# Start of Data excerpts

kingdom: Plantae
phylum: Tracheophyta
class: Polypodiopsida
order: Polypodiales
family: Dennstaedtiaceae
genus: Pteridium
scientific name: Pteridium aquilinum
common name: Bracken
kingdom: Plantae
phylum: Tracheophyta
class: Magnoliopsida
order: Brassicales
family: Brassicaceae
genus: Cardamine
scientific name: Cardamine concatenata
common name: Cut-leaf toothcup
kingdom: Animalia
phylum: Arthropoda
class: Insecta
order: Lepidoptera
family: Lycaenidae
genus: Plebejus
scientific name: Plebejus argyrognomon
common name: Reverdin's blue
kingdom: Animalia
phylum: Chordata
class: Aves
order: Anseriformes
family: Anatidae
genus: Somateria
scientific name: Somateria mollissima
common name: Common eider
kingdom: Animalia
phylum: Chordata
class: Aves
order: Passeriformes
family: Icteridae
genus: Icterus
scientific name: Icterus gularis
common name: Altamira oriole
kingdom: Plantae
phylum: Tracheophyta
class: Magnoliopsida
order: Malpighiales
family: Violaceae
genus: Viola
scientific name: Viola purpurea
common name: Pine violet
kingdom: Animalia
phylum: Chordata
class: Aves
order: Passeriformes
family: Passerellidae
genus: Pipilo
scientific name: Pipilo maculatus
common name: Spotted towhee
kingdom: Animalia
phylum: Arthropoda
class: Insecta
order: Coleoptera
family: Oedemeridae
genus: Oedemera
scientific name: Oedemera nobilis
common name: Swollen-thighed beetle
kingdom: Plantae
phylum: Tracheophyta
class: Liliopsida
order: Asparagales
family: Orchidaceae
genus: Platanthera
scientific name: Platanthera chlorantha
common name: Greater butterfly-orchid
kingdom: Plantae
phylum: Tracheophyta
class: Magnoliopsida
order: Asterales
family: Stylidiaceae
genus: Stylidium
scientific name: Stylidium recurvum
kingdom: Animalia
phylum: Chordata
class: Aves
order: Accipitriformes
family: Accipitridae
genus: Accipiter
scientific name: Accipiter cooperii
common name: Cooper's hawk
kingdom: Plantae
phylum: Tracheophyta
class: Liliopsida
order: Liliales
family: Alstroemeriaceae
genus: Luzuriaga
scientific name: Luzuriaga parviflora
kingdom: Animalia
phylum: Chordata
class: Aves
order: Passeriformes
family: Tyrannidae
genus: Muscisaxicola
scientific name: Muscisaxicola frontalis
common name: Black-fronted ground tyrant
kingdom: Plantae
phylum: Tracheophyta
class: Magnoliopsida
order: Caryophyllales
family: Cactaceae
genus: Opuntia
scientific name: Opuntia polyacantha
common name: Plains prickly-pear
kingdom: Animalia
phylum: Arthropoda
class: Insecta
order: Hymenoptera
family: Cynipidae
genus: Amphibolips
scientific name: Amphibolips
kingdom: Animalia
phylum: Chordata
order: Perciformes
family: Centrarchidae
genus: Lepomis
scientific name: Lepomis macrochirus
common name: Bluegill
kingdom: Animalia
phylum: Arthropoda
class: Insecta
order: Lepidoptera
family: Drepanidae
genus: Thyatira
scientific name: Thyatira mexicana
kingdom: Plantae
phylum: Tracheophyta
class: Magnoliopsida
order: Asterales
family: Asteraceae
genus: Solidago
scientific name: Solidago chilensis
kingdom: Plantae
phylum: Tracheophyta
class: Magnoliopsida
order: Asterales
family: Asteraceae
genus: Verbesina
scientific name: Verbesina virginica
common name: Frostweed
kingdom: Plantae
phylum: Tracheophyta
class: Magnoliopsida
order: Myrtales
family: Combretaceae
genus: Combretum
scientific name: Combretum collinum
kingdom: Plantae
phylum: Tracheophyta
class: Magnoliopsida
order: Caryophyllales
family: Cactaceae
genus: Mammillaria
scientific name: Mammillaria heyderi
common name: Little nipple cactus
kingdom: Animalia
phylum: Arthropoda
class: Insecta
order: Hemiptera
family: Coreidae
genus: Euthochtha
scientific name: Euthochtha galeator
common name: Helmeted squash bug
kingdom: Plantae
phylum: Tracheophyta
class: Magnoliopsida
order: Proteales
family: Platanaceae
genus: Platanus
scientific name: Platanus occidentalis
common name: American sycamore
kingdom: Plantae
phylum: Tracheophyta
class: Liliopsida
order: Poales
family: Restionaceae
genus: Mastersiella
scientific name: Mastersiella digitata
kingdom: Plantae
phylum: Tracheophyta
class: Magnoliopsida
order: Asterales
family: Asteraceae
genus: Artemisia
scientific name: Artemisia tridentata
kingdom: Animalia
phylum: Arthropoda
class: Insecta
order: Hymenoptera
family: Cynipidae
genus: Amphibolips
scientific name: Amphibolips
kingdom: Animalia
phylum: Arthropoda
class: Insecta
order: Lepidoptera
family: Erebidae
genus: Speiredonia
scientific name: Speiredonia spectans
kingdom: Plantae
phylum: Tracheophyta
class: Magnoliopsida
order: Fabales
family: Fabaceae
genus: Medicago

# End of Data excerpts

Task description:
Give back every line of the material above word for word, with nothing changed, added or left out.

Solution for this exercise:
kingdom: Plantae
phylum: Tracheophyta
class: Polypodiopsida
order: Polypodiales
family: Dennstaedtiaceae
genus: Pteridium
scientific name: Pteridium aquilinum
common name: Bracken
kingdom: Plantae
phylum: Tracheophyta
class: Magnoliopsida
order: Brassicales
family: Brassicaceae
genus: Cardamine
scientific name: Cardamine concatenata
common name: Cut-leaf toothcup
kingdom: Animalia
phylum: Arthropoda
class: Insecta
order: Lepidoptera
family: Lycaenidae
genus: Plebejus
scientific name: Plebejus argyrognomon
common name: Reverdin's blue
kingdom: Animalia
phylum: Chordata
class: Aves
order: Anseriformes
family: Anatidae
genus: Somateria
scientific name: Somateria mollissima
common name: Common eider
kingdom: Animalia
phylum: Chordata
class: Aves
order: Passeriformes
family: Icteridae
genus: Icterus
scientific name: Icterus gularis
common name: Altamira oriole
kingdom: Plantae
phylum: Tracheophyta
class: Magnoliopsida
order: Malpighiales
family: Violaceae
genus: Viola
scientific name: Viola purpurea
common name: Pine violet
kingdom: Animalia
phylum: Chordata
class: Aves
order: Passeriformes
family: Passerellidae
genus: Pipilo
scientific name: Pipilo maculatus
common name: Spotted towhee
kingdom: Animalia
phylum: Arthropoda
class: Insecta
order: Coleoptera
family: Oedemeridae
genus: Oedemera
scientific name: Oedemera nobilis
common name: Swollen-thighed beetle
kingdom: Plantae
phylum: Tracheophyta
class: Liliopsida
order: Asparagales
family: Orchidaceae
genus: Platanthera
scientific name: Platanthera chlorantha
common name: Greater butterfly-orchid
kingdom: Plantae
phylum: Tracheophyta
class: Magnoliopsida
order: Asterales
family: Stylidiaceae
genus: Stylidium
scientific name: Stylidium recurvum
kingdom: Animalia
phylum: Chordata
class: Aves
order: Accipitriformes
family: Accipitridae
genus: Accipiter
scientific name: Accipiter cooperii
common name: Cooper's hawk
kingdom: Plantae
phylum: Tracheophyta
class: Liliopsida
order: Liliales
family: Alstroemeriaceae
genus: Luzuriaga
scientific name: Luzuriaga parviflora
kingdom: Animalia
phylum: Chordata
class: Aves
order: Passeriformes
family: Tyrannidae
genus: Muscisaxicola
scientific name: Muscisaxicola frontalis
common name: Black-fronted ground tyrant
kingdom: Plantae
phylum: Tracheophyta
class: Magnoliopsida
order: Caryophyllales
family: Cactaceae
genus: Opuntia
scientific name: Opuntia polyacantha
common name: Plains prickly-pear
kingdom: Animalia
phylum: Arthropoda
class: Insecta
order: Hymenoptera
family: Cynipidae
genus: Amphibolips
scientific name: Amphibolips
kingdom: Animalia
phylum: Chordata
order: Perciformes
family: Centrarchidae
genus: Lepomis
scientific name: Lepomis macrochirus
common name: Bluegill
kingdom: Animalia
phylum: Arthropoda
class: Insecta
order: Lepidoptera
family: Drepanidae
genus: Thyatira
scientific name: Thyatira mexicana
kingdom: Plantae
phylum: Tracheophyta
class: Magnoliopsida
order: Asterales
family: Asteraceae
genus: Solidago
scientific name: Solidago chilensis
kingdom: Plantae
phylum: Tracheophyta
class: Magnoliopsida
order: Asterales
family: Asteraceae
genus: Verbesina
scientific name: Verbesina virginica
common name: Frostweed
kingdom: Plantae
phylum: Tracheophyta
class: Magnoliopsida
order: Myrtales
family: Combretaceae
genus: Combretum
scientific name: Combretum collinum
kingdom: Plantae
phylum: Tracheophyta
class: Magnoliopsida
order: Caryophyllales
family: Cactaceae
genus: Mammillaria
scientific name: Mammillaria heyderi
common name: Little nipple cactus
kingdom: Animalia
phylum: Arthropoda
class: Insecta
order: Hemiptera
family: Coreidae
genus: Euthochtha
scientific name: Euthochtha galeator
common name: Helmeted squash bug
kingdom: Plantae
phylum: Tracheophyta
class: Magnoliopsida
order: Proteales
family: Platanaceae
genus: Platanus
scientific name: Platanus occidentalis
common name: American sycamore
kingdom: Plantae
phylum: Tracheophyta
class: Liliopsida
order: Poales
family: Restionaceae
genus: Mastersiella
scientific name: Mastersiella digitata
kingdom: Plantae
phylum: Tracheophyta
class: Magnoliopsida
order: Asterales
family: Asteraceae
genus: Artemisia
scientific name: Artemisia tridentata
kingdom: Animalia
phylum: Arthropoda
class: Insecta
order: Hymenoptera
family: Cynipidae
genus: Amphibolips
scientific name: Amphibolips
kingdom: Animalia
phylum: Arthropoda
class: Insecta
order: Lepidoptera
family: Erebidae
genus: Speiredonia
scientific name: Speiredonia spectans
kingdom: Plantae
phylum: Tracheophyta
class: Magnoliopsida
order: Fabales
family: Fabaceae
genus: Medicago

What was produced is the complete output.